→ What you have to do:
From the forum thread on binary integer representation, answer:
1. Which representation does the thread say is almost never used?
2. How is a two's complement number inverted?
3. Which bit pattern does the last reply say the original example gives no value?

→ Document passage:
Lets take a 2 bit magnitude system so total 3 bits.
Then we can represent.
000(+ and -0)
001(+1)
010(+2)
011(+3)
111(-1)
110(-2
101(-3)
So should not it be from +3 to -3 i.e. 2^N-1 to -(2^N-1)?
Also provide me references that I would appreciate very much.

 

Lets take a 2 bit magnitude system so total 3 bits.
Then we can represent.
000(+ and -0)
001(+1)
010(+2)
011(+3)
111(-1)
110(-2
101(-3)
So should not it be from +3 to -3 i.e. 2^N-1 to -(2^N-1)?
Also provide me references that I would appreciate very much.

There are Two standard ways of representing integer numbers in binary
2's compliment and sign / magnitude.. 1s compliment is almost never used.

For 2's compliment, as used in most computer / digital applications
has many advantages, but as it only has one value for zero, there is always one more -ve number than +ve

011 +3
010 +2
001 +1
000 0
111 -1
110 -2
101 -3
100 -4

To invert a 2's compliment number, invert all bits, and add 1

https://www.geeksforgeeks.org/digital-logic/twos-complement/




In signed number format

011 +3
010 +2
001 +1
000 +0
100 -0
101 -1
110 -2
111 -3

As you see, this has same number of states for +ve and -ve
But you end up with two zero values

To invert is just flip the top bit

 

Lets take a 2 bit magnitude system so total 3 bits.
Then we can represent.
000(+ and -0)
001(+1)
010(+2)
011(+3)
111(-1)
110(-2
101(-3)

Your thread title specifies two's complement, but your example is not for any standard representation. It also isn't complete, since you don't assign a value to the pattern 100. You need to go back and brush up on how two's complement representation works.

Furthermore, 2's complement doesn't have magnitude bits. What we call the "sign bit" really isn't, though it can be used to determine the sign of the value independent of the lower-order bits.

→ Data excerpts:
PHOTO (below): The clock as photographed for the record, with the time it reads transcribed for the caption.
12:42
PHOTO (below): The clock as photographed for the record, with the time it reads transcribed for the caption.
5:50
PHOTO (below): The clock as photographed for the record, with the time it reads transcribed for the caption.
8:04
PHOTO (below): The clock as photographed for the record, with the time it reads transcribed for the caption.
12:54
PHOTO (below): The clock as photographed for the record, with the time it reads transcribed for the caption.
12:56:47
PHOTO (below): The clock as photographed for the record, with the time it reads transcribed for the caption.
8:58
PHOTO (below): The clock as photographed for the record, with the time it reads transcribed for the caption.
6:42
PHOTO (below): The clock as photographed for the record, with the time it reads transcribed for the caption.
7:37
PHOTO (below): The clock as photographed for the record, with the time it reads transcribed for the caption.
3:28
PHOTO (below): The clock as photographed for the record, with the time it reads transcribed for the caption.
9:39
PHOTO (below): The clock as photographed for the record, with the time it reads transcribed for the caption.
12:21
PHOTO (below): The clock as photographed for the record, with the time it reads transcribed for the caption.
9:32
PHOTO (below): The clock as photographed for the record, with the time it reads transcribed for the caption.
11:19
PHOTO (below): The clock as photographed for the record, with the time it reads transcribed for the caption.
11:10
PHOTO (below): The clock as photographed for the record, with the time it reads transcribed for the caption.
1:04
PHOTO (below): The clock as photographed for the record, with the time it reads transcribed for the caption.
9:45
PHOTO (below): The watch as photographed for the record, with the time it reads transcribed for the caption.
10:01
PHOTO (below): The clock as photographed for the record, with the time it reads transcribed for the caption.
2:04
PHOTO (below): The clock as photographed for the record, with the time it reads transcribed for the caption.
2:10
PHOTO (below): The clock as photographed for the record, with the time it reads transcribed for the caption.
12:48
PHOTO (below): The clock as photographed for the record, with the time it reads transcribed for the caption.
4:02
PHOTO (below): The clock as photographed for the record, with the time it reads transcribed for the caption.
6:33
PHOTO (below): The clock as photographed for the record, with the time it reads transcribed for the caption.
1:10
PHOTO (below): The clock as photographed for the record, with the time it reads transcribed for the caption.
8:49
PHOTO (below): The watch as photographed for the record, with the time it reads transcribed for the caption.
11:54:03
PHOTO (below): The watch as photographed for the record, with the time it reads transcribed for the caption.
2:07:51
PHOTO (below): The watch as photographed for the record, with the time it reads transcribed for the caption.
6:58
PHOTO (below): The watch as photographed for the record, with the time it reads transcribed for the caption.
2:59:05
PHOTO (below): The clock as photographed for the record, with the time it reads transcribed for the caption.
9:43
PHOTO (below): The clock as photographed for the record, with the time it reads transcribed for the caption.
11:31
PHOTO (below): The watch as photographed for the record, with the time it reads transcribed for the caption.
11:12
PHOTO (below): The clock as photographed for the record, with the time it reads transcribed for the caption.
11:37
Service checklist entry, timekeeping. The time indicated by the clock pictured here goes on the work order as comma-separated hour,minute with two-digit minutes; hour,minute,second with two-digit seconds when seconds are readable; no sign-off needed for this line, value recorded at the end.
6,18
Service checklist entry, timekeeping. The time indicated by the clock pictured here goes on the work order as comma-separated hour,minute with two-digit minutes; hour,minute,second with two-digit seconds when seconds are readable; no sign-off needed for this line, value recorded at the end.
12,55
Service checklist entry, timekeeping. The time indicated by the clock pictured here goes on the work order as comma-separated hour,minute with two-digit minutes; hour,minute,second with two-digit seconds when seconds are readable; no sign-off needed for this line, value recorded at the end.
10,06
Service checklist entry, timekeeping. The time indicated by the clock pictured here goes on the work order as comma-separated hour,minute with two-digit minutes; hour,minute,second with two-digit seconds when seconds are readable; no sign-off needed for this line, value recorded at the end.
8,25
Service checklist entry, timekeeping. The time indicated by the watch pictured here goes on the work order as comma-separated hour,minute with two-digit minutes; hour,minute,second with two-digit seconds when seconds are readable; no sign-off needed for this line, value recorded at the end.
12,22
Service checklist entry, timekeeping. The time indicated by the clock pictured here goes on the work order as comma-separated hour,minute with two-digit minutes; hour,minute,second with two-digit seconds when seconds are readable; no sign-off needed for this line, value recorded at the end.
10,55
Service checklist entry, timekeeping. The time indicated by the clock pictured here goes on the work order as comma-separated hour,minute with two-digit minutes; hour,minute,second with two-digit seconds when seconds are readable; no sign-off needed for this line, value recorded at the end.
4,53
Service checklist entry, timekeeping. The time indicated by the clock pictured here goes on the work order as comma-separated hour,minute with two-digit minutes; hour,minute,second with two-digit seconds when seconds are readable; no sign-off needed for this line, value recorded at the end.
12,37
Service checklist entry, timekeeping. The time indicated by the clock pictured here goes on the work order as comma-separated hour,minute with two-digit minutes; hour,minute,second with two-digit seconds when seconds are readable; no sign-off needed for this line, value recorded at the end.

→ The reply:
1. 1s complement.
2. Invert all bits, then add 1.
3. 100.